A major problem in treating genetic disorders is the inability to precisely target and remove or change the offending genes, known as gene therapy. If you can take a person's problem cells out of his or her body, modify the dysfunctional genes, and put the modified cells back into the person's body, then you can most likely treat/cure the disorder. All of the steps in this process are complicated, though, and it's been extremely difficult to "cure" a genetic disorder in this way. First, due to the lack of homologous recombination, it's not easy to target genes in somatic cells, so tricks need to be used to modify the genes of interest. Second, most of the targeted cells would not be "fixed" due to the low efficiency of successful modification. Third, it's extremely challenging, maybe impossible, to modify cells in organs or other solid tissues because they can't be manipulated in a lab or efficiently exposed to the therapy, so gene therapy has generally been restricted to blood disorders, where a person's blood cells can be removed and modified in a lab setting, while all residual dysfunctional blood cells in the body are killed through radiation.
Early ideas of gene therapy involved the use of viruses that could modify or introduce DNA into human cells, theoretically removing the dysfunctional genes or introducing helpful genes to cells that could be re-introduced into the patient's body. However, there were problems with these early trials, mainly that they sometimes caused these cells to grow out of control, like a cancer. It was too high a risk to take with human lives, so this research has not moved forward as much as people would have liked.
A new group of tools has been developed in the last few years that might now allow researchers to use gene therapy to treat or cure genetic disorders. These tools help with the first (and to a lesser extent, the second) problem: they can specifically target genes of interest inside cells, allowing specific mutations or deletions to be made in dysfunctional genes, possibly at a higher efficiency than was possible with the older virus-based tools.
The first tool is known as the ZFN, or zinc finger nuclease, developed by Sangamo BioSciences in Richmond, CA (disclosure: members of my lab are collaborating with Sangamo to test ZFNs in human cell lines and recently published an article on their research). This is a combination of two different proteins, the zinc finger transcription factor and a DNA-modifying endonuclease. The zinc finger is what targets a specific three-letter DNA sequence (codon) in the genome, and the endonuclease makes a cut at that specific region. This can be used to both disrupt a gene and add to a gene. Sangamo has licensed its technology to Sigma-Aldrich, which sells ZFN constructs for $25,000 apiece.

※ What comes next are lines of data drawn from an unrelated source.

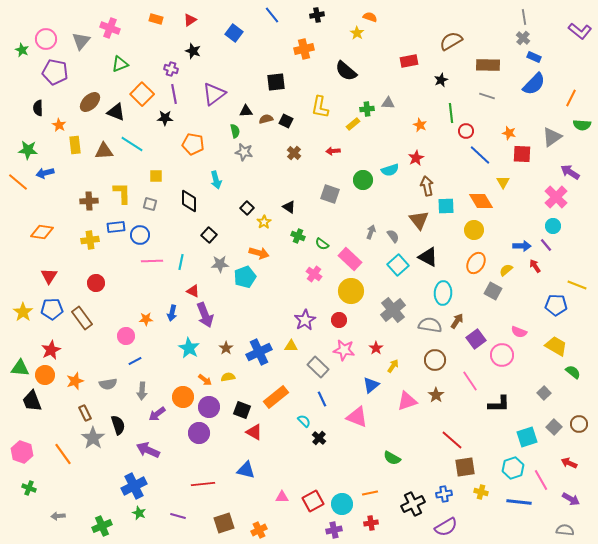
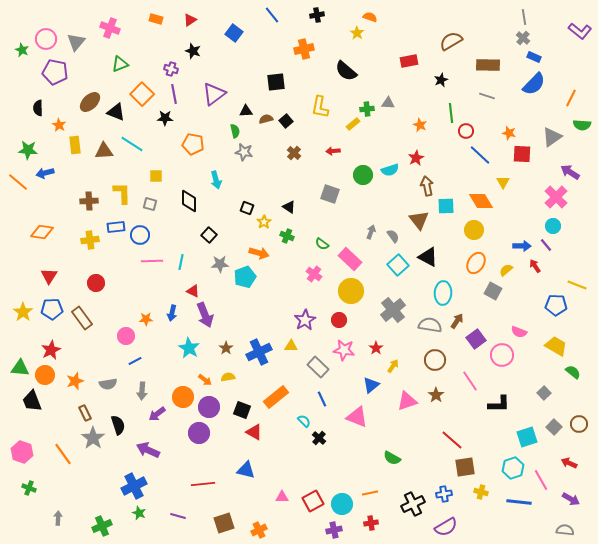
gray triangle at (81, 41): moved 5 px left, 1 px down
black square at (286, 121): rotated 24 degrees clockwise
green circle at (363, 180): moved 5 px up
black square at (247, 208): rotated 24 degrees counterclockwise
green cross at (298, 236): moved 11 px left
gray arrow at (58, 516): moved 2 px down; rotated 96 degrees clockwise
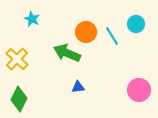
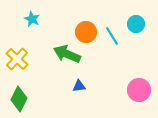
green arrow: moved 1 px down
blue triangle: moved 1 px right, 1 px up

The second tool, called the Genesis system, is based on adeno-associated viruses (AAVs) and has been developed by Horizon Discovery in the UK. Their technology, named Genesis, seems to be more flexible than the ZFNs in that they can add genes as easily as they can delete them. The technology uses AAVs that contain single-stranded DNA sequence that is homologous to the sequence of the target gene. This company has not licensed its technology to a large biotech, but it has collaborated with Novartis on a pilot study and is working with a number of academic institutions (called Centers of Excellence) to use this technology. Horizon Discovery seems to collaborate with these academic institutions free of charge, but it charges industry clients between $20,000 and $50,000 per cell line, depending on the level of customization.

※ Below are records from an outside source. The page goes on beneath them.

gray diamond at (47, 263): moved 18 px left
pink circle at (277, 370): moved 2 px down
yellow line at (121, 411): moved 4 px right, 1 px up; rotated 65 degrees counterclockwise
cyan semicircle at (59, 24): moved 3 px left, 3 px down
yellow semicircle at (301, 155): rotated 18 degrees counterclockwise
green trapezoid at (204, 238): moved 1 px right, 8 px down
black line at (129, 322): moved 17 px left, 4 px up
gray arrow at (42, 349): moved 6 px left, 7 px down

The third tool has been developed by the French company Cellectis. This technology, similar to ZFNs, is called transcription activator-like effector nucleases, or TALENs. They make use of enzymes called meganucleases, which cut at specific DNA regions. The major difference is that TALENs can target individual DNA nucleotides rather than the three-nucleotide codons that are targeted by ZFNs. Cellectis offers TALEN constructs for $5,000 and up.
Together, these new technologies represent the next leap in human genetic disease (and animal model of human disease) research. These technologies could solve some of the problems plaguing gene therapy research, and they could set us forward many years in our ability to precisely modify human and mouse genes for the purposes of treating and curing diseases.